Hacker News new | ask | show | jobs
by Y_Y 966 days ago
Sounds like a problem with the screen reader. If they are supposed to replace the part where the user interprets a glyph on the screen, then they should act like a human would and interpret something that looks like semicolon as a semicolon, even if it's a Greek question mark (excepting at the end of a Greek question).

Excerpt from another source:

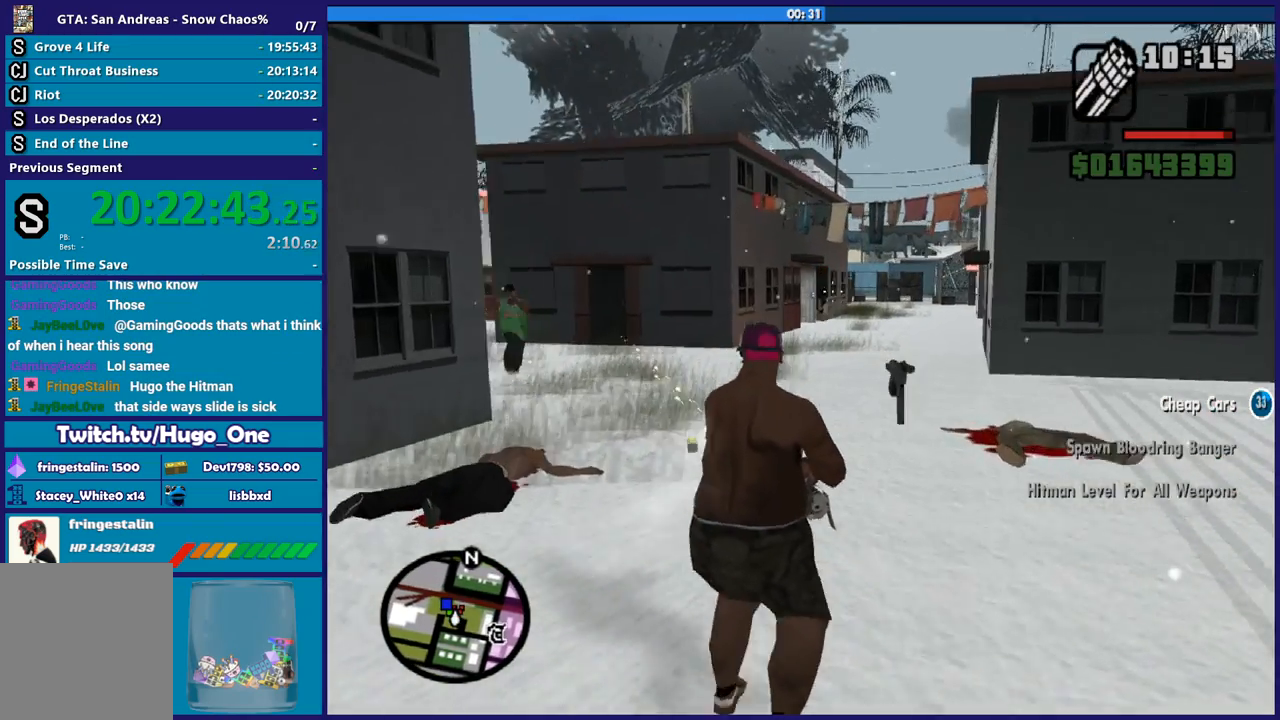
{"buttons": ["L2", "R2"], "left_stick": "up", "right_stick": "center", "button_events": []}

(Do any of them have an OCR layer? The context sensitivity might be more challenging, but probably can be specialised to common cases or LLM-magicked away.)

2 comments

The problem is that use of unusual Unicode characters represents memes, there are constantly new ones and it would be hard for any screenreader to keep up with new stuff. And there are plenty of imaginative use of letters from Indian scripts, from hieroglyphics, etc. where the screenreader can’t be expected to recognize what is intended as easily as a human being would.
It isn't (just) a problem of the screen reader.

This is hacking unicode to do things that unicode isn't supposed to try to do.

<List> <Item> element ....

Tells me that this is a list of things.

Reusing a unicode thing that just happens to look like a dot doesn't give context to the screen reader. It doesn't see a fancy bullet point it sees U184638 'libyan double sigilled C' or what ever.

You're then relying on the hearer to know that U184638 looks like a fancy bullet point.